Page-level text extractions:
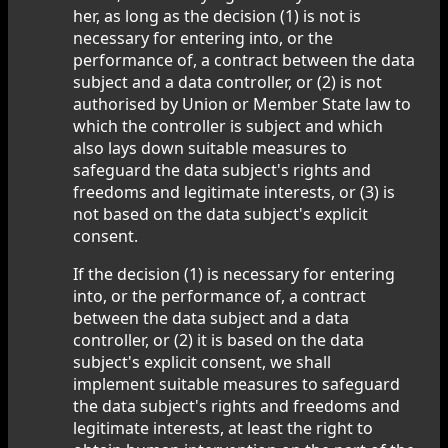
her, as long as the decision (1) is not is
necessary for entering into, or the
performance of, a contract between the data
subject and a data controller, or (2) is not
authorised by Union or Member State law to
which the controller is subject and which
also lays down suitable measures to
safeguard the data subject's rights and
freedoms and legitimate interests, or (3) is
not based on the data subject's explicit
consent.
If the decision (1) is necessary for entering
into, or the performance of, a contract
between the data subject and a data
controller, or (2) it is based on the data
subject's explicit consent, we shall
implement suitable measures to safeguard
the data subject's rights and freedoms and
legitimate interests, at least the right to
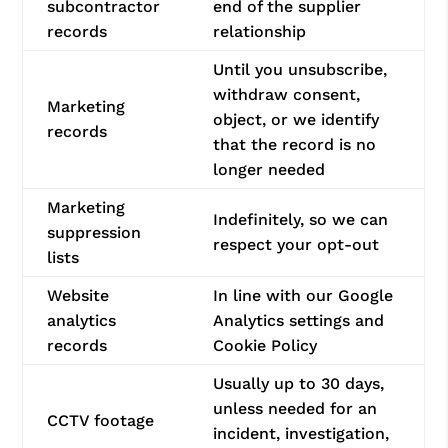
subcontractor
end of the supplier
records
relationship
Until you unsubscribe,
withdraw consent,
Marketing
object, or we identify
records
that the record is no
longer needed
Marketing
Indefinitely, so we can
suppression
respect your opt-out
lists
Website
In line with our Google
analytics
Analytics settings and
records
Cookie Policy
Usually up to 30 days,
unless needed for an
CCTV footage
incident, investigation,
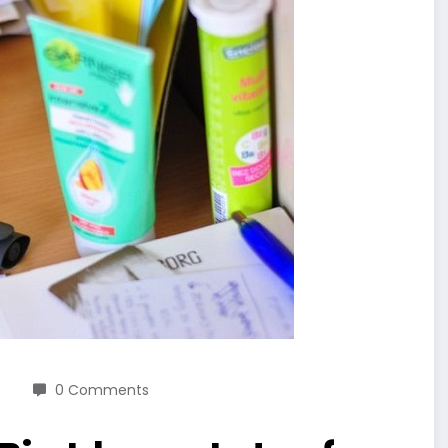
0 Comments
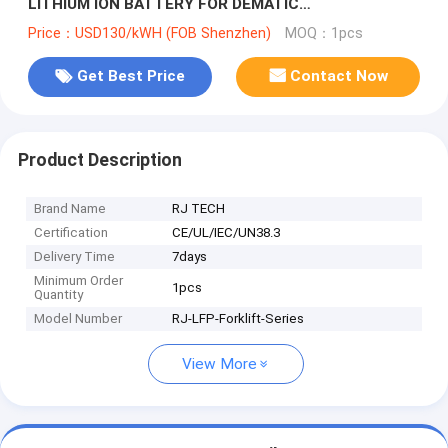
LITHIUM ION BATTERY FOR DEMATIC
COUNTERBALANCE FORKLIFT TUV CE LISTED
Price：USD130/kWH (FOB Shenzhen)
MOQ：1pcs
Get Best Price
Contact Now
Product Description
Brand Name
RJ TECH
Certification
CE/UL/IEC/UN38.3
Delivery Time
7days
Minimum Order
1pcs
Quantity
Model Number
RJ-LFP-Forklift-Series
View More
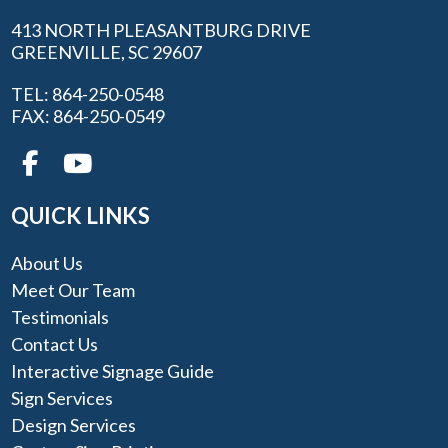
413 NORTH PLEASANTBURG DRIVE
GREENVILLE, SC 29607
TEL: 864-250-0548
FAX: 864-250-0549
QUICK LINKS
About Us
Meet Our Team
Testimonials
Contact Us
Interactive Signage Guide
Sign Services
Design Services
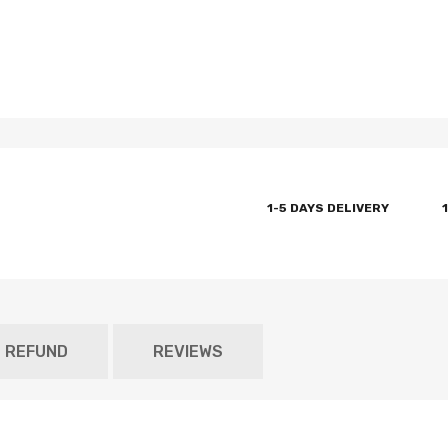
1-5 DAYS DELIVERY
D REFUND
REVIEWS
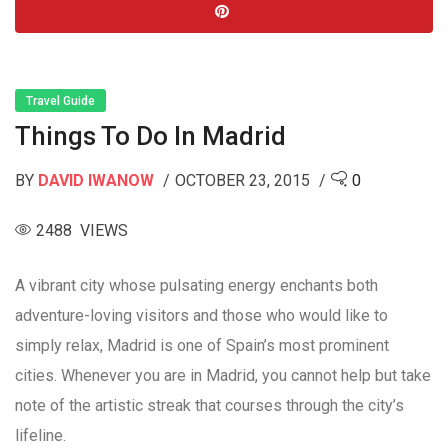
Travel Guide
Things To Do In Madrid
BY
DAVID IWANOW
OCTOBER 23, 2015
0
2488 VIEWS
A vibrant city whose pulsating energy enchants both
adventure-loving visitors and those who would like to
simply relax, Madrid is one of Spain’s most prominent
cities. Whenever you are in Madrid, you cannot help but take
note of the artistic streak that courses through the city’s
lifeline.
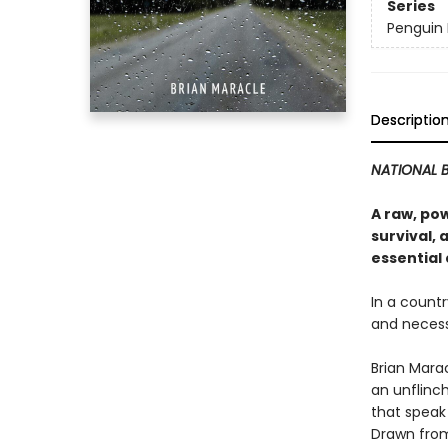
Series
Penguin 
Descriptio
NATIONAL B
A raw, pow
survival, 
essential
In a countr
and necess
Brian Mara
an unflinc
that speak
Drawn from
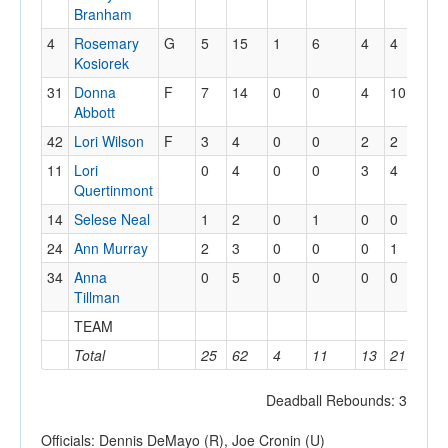
Branham
4
Rosemary
G
5
15
1
6
4
4
1
Kosiorek
31
Donna
F
7
14
0
0
4
10
7
Abbott
42
Lori Wilson
F
3
4
0
0
2
2
1
11
Lori
0
4
0
0
3
4
3
Quertinmont
14
Selese Neal
1
2
0
1
0
0
1
24
Ann Murray
2
3
0
0
0
1
1
34
Anna
0
5
0
0
0
0
4
Tillman
TEAM
0
Total
25
62
4
11
13
21
19
Deadball Rebounds: 3
Officials: Dennis DeMayo (R), Joe Cronin (U)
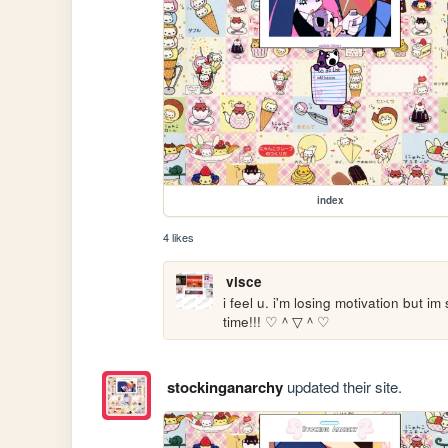
index
4 likes
visce
i feel u. i'm losing motivation but im
time!!! ♡＾▽＾♡ 
stockinganarchy
updated their site.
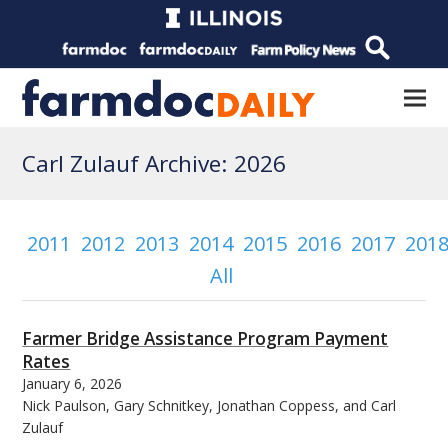
Carl Zulauf Archive: 2026
2011
2012
2013
2014
2015
2016
2017
201
All
Farmer Bridge Assistance Program Payment
Rates
January 6, 2026
Nick Paulson, Gary Schnitkey, Jonathan Coppess, and Carl
Zulauf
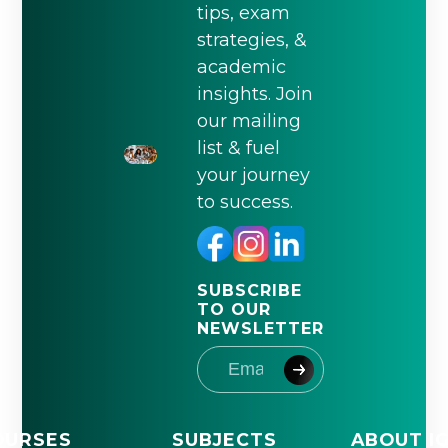
tips, exam
strategies, &
academic
insights. Join
our mailing
list & fuel
your journey
to success.
SUBSCRIBE
TO OUR
NEWSLETTER
OURSES
SUBJECTS
ABOUT I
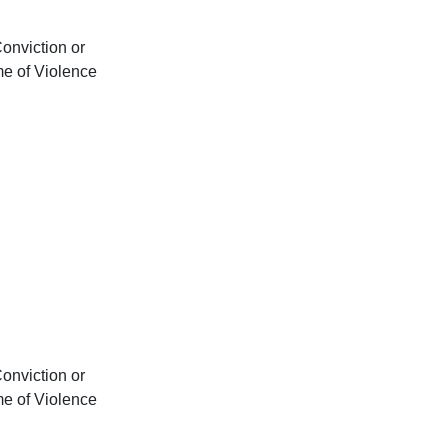
onviction or
me of Violence
onviction or
me of Violence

What you have to do:
Copy out every line above without change, dropping the pictures.

Task answer:
her, as long as the decision (1) is not is
necessary for entering into, or the
performance of, a contract between the data
subject and a data controller, or (2) is not
authorised by Union or Member State law to
which the controller is subject and which
also lays down suitable measures to
safeguard the data subject's rights and
freedoms and legitimate interests, or (3) is
not based on the data subject's explicit
consent.
If the decision (1) is necessary for entering
into, or the performance of, a contract
between the data subject and a data
controller, or (2) it is based on the data
subject's explicit consent, we shall
implement suitable measures to safeguard
the data subject's rights and freedoms and
legitimate interests, at least the right to
subcontractor
end of the supplier
records
relationship
Until you unsubscribe,
withdraw consent,
Marketing
object, or we identify
records
that the record is no
longer needed
Marketing
Indefinitely, so we can
suppression
respect your opt-out
lists
Website
In line with our Google
analytics
Analytics settings and
records
Cookie Policy
Usually up to 30 days,
unless needed for an
CCTV footage
incident, investigation,
0 Comments
LITHIUM ION BATTERY FOR DEMATIC
COUNTERBALANCE FORKLIFT TUV CE LISTED
Price：USD130/kWH (FOB Shenzhen)
MOQ：1pcs
Get Best Price
Contact Now
Product Description
Brand Name
RJ TECH
Certification
CE/UL/IEC/UN38.3
Delivery Time
7days
Minimum Order
1pcs
Quantity
Model Number
RJ-LFP-Forklift-Series
View More
413 NORTH PLEASANTBURG DRIVE
GREENVILLE, SC 29607
TEL: 864-250-0548
FAX: 864-250-0549
QUICK LINKS
About Us
Meet Our Team
Testimonials
Contact Us
Interactive Signage Guide
Sign Services
Design Services
1-5 DAYS DELIVERY
D REFUND
REVIEWS
Travel Guide
Things To Do In Madrid
BY
DAVID IWANOW
OCTOBER 23, 2015
0
2488 VIEWS
A vibrant city whose pulsating energy enchants both
adventure-loving visitors and those who would like to
simply relax, Madrid is one of Spain’s most prominent
cities. Whenever you are in Madrid, you cannot help but take
note of the artistic streak that courses through the city’s
lifeline.
Series
Penguin 
Descriptio
NATIONAL B
A raw, pow
survival, 
essential
In a countr
and necess
Brian Mara
an unflinc
that speak
Drawn from
Branham
4
Rosemary
G
5
15
1
6
4
4
1
Kosiorek
31
Donna
F
7
14
0
0
4
10
7
Abbott
42
Lori Wilson
F
3
4
0
0
2
2
1
11
Lori
0
4
0
0
3
4
3
Quertinmont
14
Selese Neal
1
2
0
1
0
0
1
24
Ann Murray
2
3
0
0
0
1
1
34
Anna
0
5
0
0
0
0
4
Tillman
TEAM
0
Total
25
62
4
11
13
21
19
Deadball Rebounds: 3
Officials: Dennis DeMayo (R), Joe Cronin (U)
index
4 likes
visce
i feel u. i'm losing motivation but im
time!!! ♡＾▽＾♡ 
stockinganarchy
updated their site.
Carl Zulauf Archive: 2026
2011
2012
2013
2014
2015
2016
2017
201
All
Farmer Bridge Assistance Program Payment
Rates
January 6, 2026
Nick Paulson, Gary Schnitkey, Jonathan Coppess, and Carl
Zulauf
tips, exam
strategies, &
academic
insights. Join
our mailing
list & fuel
your journey
to success.
SUBSCRIBE
TO OUR
NEWSLETTER
OURSES
SUBJECTS
ABOUT I
onviction or
me of Violence
onviction or
me of Violence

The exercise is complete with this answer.